**Instructions for the task**:
Isolate every line in the records below with "uncased" in it.

**Data in this exercise**:
[Start of section]
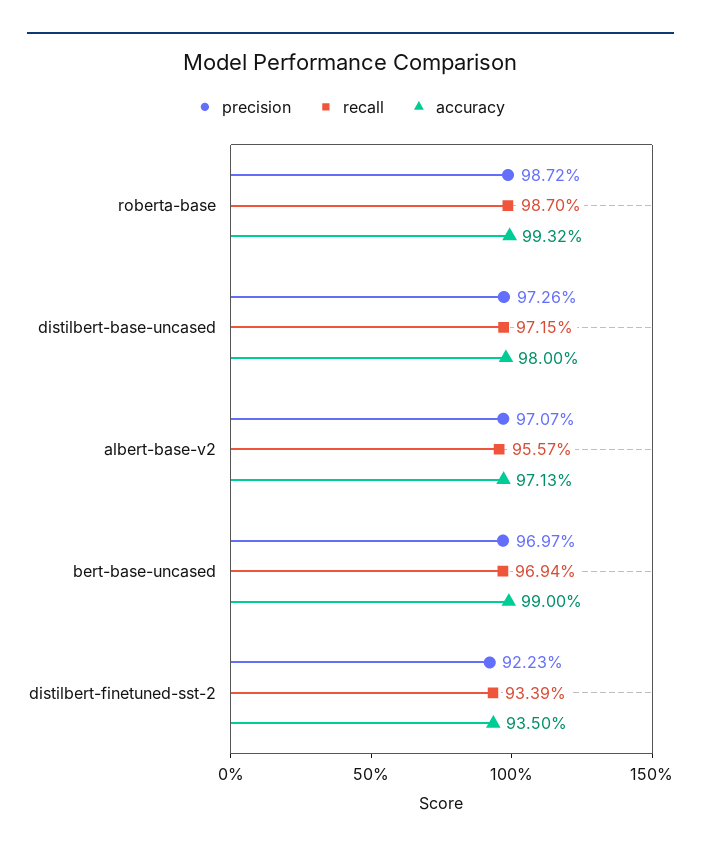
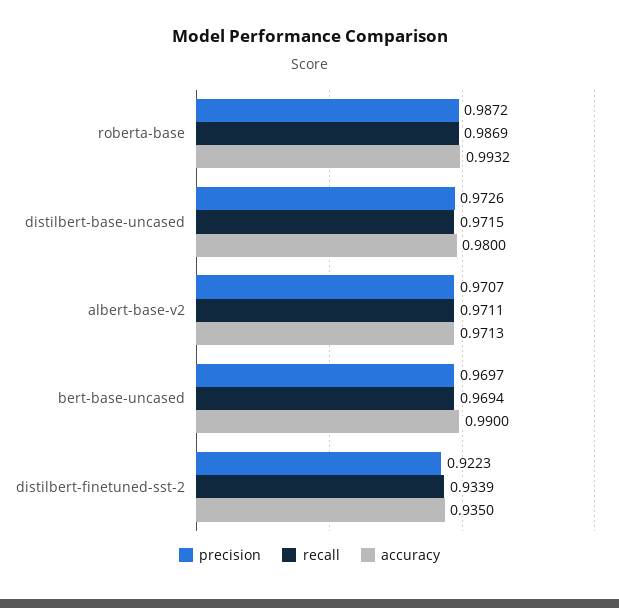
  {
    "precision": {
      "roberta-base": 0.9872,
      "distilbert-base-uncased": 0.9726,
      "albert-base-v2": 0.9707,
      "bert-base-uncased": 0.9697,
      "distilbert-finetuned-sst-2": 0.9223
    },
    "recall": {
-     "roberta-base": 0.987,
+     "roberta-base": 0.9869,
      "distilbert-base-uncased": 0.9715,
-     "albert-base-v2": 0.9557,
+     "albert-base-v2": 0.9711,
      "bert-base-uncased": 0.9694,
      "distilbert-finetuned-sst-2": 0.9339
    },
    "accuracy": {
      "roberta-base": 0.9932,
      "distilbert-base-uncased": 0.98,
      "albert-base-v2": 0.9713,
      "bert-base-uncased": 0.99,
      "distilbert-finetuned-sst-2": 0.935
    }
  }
[End of section]
[Start of section]
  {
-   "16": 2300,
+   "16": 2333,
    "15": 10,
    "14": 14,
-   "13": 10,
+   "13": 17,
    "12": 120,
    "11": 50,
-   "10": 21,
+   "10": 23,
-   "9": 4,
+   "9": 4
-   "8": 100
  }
[End of section]
**Answer below**:
      "distilbert-base-uncased": 0.9726,
      "bert-base-uncased": 0.9697,
      "distilbert-base-uncased": 0.9715,
      "bert-base-uncased": 0.9694,
      "distilbert-base-uncased": 0.98,
      "bert-base-uncased": 0.99,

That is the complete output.